Peter Zumthor is currently working on a project in which this relation between old and new is a very important theme: the redevelopment of De Meelfabriek in Leiden, a complex of industrial buildings situated on a bastion of the defence works of Leiden. It is his first project in the Netherlands. Plans were made for the preservation and redevelopment of this site at the beginning of the century. A competition was organised in which architects were asked to breathe new life into the area with new functions while preserving the industrial heritage. Peter Zumthor’s firm won the competition and subsequently drew up the master plan for the redevelopment of the area. Building will start in 2011.

Peter Zumthor

Peter Zumthor (1943) has been trained as a cabinet maker in his father’s studio.

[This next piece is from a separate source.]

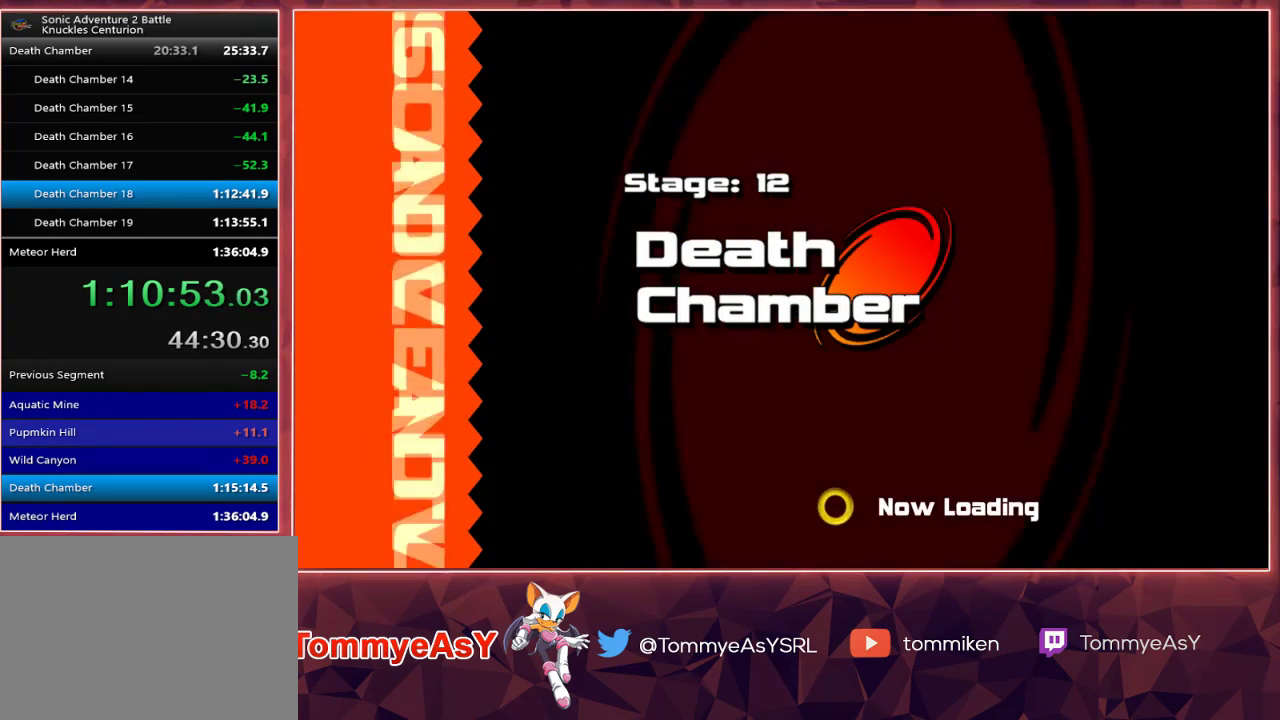
{"buttons": [], "left_stick": "center", "right_stick": "center", "events": []}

He studied at the Kunstgewerbeschule, Vorkurs and Fachklasse with further studies in design at Pratt Institute in New York. In 1967, he was employed by the Canton of Graubünden, Switzerland in the Department for the Preservation of Monuments to realize some restorations. He established his own practice in 1979 in Haldenstein, Switzerland. Since 1996, he has been a professor at L'Accademia di architettura at Universitá della Svizzera Italiana, Mendrisio. Zumthor won many awards, including the Carlsberg Architecture Prize in Denmark in 1998 and the Mies van der Rohe Award for European Architecture in 1999. He won the Pritzker Architecture Prize for his oeuvre in 2009.